*TASK*
In the text on ocean carbon uptake below, rewrite the passage from "Gribbin, John." up to and including "Brown, Paul.", putting "Conventional models" in place of "Standard models".

*EXTRACT PROVIDED*

= Beginning of Section =

It should be pointed out, however, that when some commentators talk about the oceans extracting Carbon from the atmosphere they do not mean this is done entirely by Photosynthesis. A significant proportion is removed by the oceanic conveyor belt, “Each year the oceans dissolve up to 2 billion tonnes of CO₂ from the atmosphere. The oceans ‘bury’ CO₂ by removing it from the surface layers of water. One key way of doing this is through convection currents, the biggest of which is the ‘conveyor belt’ that begins in the north atlantic. As ice forms here, saltier - and therefore denser - water is left behind. This denser water falls to the ocean floor, drawing water in behind it and setting up a current that begins a 1000 year journey around the world. When it returns to the north atlantic, it contains less CO₂.”[19]

Gribbin, John.

John gribbin implies the amount of atmospheric Carbon being absorbed by the world’s oceans could be even larger than that suggested above, "The existence of the surface layer, a layer just 1 millimetre thick, is generally as much as 0.3C cooler than the bulk of the water in the upper layer of the ocean. Standard models which take no account of the influence of this cool layer suggest that the uptake of Carbon from the air by the oceans is about 2.2 GtC per year. By allowing for the effect of the 'cool skin' .. there will be an additional global uptake of CO₂ equivalent to about 0.7 GtC per year."[20]

Brown, Paul.

Paul brown believes that, “At the moment it is calculated that the oceans remove about 3 billion tonnes more Carbon dioxide a year than they put back into the atmosphere.”[21]

World Wide Fund for Nature.

= End of Section =

*DATA PROVIDED*
= Beginning of Section =

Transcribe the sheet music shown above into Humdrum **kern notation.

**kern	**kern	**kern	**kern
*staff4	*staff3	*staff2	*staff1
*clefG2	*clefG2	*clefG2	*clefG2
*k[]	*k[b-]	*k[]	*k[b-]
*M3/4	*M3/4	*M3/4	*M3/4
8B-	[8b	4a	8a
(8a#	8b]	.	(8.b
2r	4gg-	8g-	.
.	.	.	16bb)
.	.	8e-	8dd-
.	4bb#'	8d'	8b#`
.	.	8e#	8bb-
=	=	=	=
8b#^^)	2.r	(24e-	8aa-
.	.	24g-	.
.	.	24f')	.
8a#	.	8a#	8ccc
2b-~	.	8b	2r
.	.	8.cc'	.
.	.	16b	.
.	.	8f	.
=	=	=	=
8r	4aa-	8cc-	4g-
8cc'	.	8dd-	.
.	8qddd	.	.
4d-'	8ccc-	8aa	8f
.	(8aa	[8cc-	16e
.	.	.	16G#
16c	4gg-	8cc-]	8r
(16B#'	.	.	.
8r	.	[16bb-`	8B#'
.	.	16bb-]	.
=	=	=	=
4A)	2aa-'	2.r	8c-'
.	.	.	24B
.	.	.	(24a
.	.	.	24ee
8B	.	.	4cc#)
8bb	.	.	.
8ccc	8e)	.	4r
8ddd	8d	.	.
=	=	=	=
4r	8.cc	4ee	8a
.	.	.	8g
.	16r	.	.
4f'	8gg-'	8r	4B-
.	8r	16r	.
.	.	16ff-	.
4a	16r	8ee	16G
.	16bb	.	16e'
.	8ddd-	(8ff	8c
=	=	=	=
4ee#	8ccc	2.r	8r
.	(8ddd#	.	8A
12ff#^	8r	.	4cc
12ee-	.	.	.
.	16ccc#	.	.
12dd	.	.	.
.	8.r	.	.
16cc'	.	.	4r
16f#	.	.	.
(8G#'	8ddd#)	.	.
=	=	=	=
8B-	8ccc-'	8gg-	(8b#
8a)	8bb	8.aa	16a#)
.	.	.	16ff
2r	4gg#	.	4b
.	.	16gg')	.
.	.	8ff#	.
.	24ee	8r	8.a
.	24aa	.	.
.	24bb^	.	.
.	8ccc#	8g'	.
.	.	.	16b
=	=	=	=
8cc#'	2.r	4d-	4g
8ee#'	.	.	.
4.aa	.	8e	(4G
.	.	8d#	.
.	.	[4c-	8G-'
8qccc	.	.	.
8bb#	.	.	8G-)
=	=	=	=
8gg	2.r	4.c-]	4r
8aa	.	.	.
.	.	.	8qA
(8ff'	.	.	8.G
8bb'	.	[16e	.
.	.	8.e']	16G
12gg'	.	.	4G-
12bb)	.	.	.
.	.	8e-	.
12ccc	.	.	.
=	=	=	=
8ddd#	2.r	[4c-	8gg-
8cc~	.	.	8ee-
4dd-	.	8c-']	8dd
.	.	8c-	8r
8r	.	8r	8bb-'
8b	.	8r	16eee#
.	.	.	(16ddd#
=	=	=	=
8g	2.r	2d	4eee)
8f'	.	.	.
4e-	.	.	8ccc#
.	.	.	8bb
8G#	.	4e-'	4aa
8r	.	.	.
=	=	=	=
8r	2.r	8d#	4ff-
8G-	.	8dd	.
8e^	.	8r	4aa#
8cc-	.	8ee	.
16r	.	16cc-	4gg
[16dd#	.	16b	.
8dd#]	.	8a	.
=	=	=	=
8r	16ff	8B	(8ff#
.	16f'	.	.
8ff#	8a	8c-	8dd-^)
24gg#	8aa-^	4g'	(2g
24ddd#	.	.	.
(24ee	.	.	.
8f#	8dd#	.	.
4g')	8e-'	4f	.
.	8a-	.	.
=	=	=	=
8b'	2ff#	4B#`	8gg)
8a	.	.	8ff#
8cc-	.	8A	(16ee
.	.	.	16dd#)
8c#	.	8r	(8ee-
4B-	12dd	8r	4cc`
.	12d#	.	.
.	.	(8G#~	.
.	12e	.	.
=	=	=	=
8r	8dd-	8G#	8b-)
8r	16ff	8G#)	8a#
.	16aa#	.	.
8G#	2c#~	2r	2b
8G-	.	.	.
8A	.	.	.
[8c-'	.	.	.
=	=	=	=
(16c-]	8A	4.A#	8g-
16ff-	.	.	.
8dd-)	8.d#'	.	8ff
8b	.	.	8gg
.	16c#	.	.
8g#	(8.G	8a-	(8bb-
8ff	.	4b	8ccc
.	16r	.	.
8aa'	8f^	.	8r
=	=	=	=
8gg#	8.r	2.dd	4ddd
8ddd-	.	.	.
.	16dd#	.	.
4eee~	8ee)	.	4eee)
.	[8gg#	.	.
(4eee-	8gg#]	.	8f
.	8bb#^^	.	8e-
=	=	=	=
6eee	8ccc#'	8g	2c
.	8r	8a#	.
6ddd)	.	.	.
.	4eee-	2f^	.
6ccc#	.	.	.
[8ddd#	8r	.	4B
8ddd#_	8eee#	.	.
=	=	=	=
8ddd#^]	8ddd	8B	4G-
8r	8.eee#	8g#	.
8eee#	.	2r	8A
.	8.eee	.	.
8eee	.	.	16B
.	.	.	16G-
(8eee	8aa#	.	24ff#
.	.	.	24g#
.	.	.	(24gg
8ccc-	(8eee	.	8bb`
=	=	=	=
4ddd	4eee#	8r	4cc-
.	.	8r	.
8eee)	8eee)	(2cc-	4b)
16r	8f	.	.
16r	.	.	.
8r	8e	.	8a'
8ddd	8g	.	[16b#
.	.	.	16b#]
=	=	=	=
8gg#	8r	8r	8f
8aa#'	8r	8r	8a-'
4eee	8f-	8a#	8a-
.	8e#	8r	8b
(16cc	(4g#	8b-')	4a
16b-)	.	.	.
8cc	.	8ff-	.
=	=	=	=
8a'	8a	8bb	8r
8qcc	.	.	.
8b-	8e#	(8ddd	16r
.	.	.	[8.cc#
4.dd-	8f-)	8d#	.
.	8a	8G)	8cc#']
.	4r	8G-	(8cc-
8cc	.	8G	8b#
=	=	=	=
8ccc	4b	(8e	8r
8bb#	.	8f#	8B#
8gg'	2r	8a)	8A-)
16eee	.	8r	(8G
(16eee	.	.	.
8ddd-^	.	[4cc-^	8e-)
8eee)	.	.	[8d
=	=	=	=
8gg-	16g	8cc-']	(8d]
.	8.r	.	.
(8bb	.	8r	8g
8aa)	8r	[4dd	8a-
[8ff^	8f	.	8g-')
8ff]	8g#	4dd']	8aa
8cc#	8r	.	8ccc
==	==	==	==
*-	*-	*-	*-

= End of Section =

*ANSWER AREA*
Gribbin, John.

John gribbin implies the amount of atmospheric Carbon being absorbed by the world’s oceans could be even larger than that suggested above, "The existence of the surface layer, a layer just 1 millimetre thick, is generally as much as 0.3C cooler than the bulk of the water in the upper layer of the ocean. Conventional models which take no account of the influence of this cool layer suggest that the uptake of Carbon from the air by the oceans is about 2.2 GtC per year. By allowing for the effect of the 'cool skin' .. there will be an additional global uptake of CO₂ equivalent to about 0.7 GtC per year."[20]

Brown, Paul.